When I was a little and my dad would ask me to do something I didn’t want to, which usually only happened if it was something I was horrified by—example, trying to kill those gigantic flying roaches that snuck into our house—he’d point his finger at me and tell me in Spanish, “Si puedes!” You can. Then, even if I cried as I went into the room housing the creature from the bowels of hell with a shoe as a weapon, I did whatever it was that I didn’t want to.
‘I can and I will,’ had been the motto I held closest to my heart at all times. I didn’t like people telling me I couldn’t do something, even if I didn’t want to do it. This was how Coach Gardner had gotten me to say I’d do the interview.
I could do it. I could be in the same room as Reiner Kulti. Sit a couple seats down from him for the first time ever in front of several television networks. No biggie.

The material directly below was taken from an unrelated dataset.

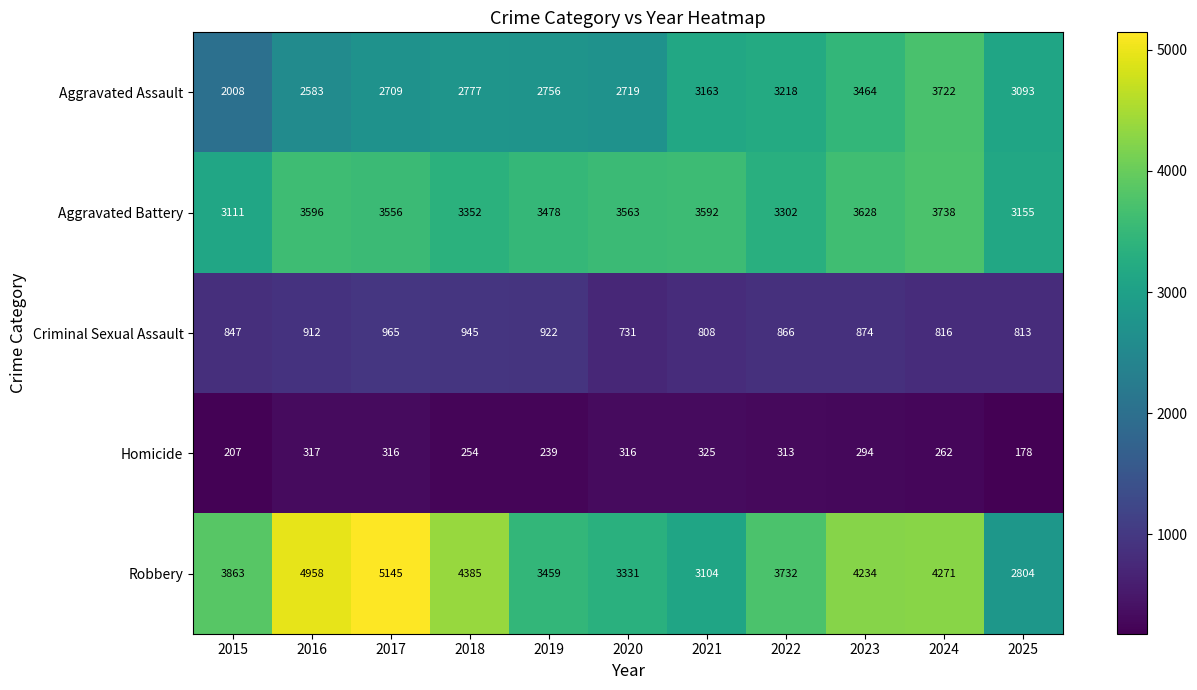

How many data points in Aggravated Battery are less than 3556?

5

On the inside, I crumpled into a ball like a dead spider and asked myself to please dissolve into dust sooner than later. This terror, this phobia of mine, was that unreasonable. No one ever says that fear is logical, because it isn’t. It’s stupid and irrational and on a scale of one to ten it sucked about a fifty.
“You ready?” Coach Gardner asked as we waited for the beginning of the press conference. The journalists and reporters were so loud in the other room it was making me sick. How the hell had this even happened? I was usually third down the chain of players that got requested for these publicity events, and that was for a reason.
I could play in front of thousands of people, but the instant cameras got within ten feet of me, I just shut down. I was like the Ricky Bobby of the WPL. I was sure there was a video of me making awful hand gestures throughout an interview somewhere. The three S’s came down to make me look like an idiot—stuttering, sweating and shaking. All at once.
My hands felt like I’d just rubbed them all over my lower back after a long run, my armpits were sweaty… and my leg was shaking. Both my legs were shaking. I knew shit was about to get real when my leg shook.
But instead of admitting that I was nervous, I stuck my hands in my pockets, thanked the lord above that the sweat pants I’d put on that morning were baggy enough so that no one could tell my legs had a mind of their own, and forced a smile on my face. “Ready,” I lied through my teeth.
And unfortunately, he knew me well enough to recognize the fact I was lying out of my ass because Gardner laughed loud. A hand came down on my shoulder and he gave me a shake. “You’re a wreck. It’ll be fine.”
One of the public relations people for the organization peeped around the corner of the hallway and frowned for a second before disappearing again.
I couldn’t do this.
I could do this.
One hacking cough later, I told myself: I could do this. I really could.
My leg only shook harder as someone came over a microphone in the other room, “We need a minute, please.”
Oh God.
“I think I just threw up in my mouth a little,” I muttered more to myself than to Gardner.
“It’ll be fine,” he assured me with a sympathetic smile.
I cleared my throat and nodded at him, begging myself to calm down. I took a couple of quick inhales and exhales before sucking in one deep breath and holding it, like I did when I was too amped up before a game.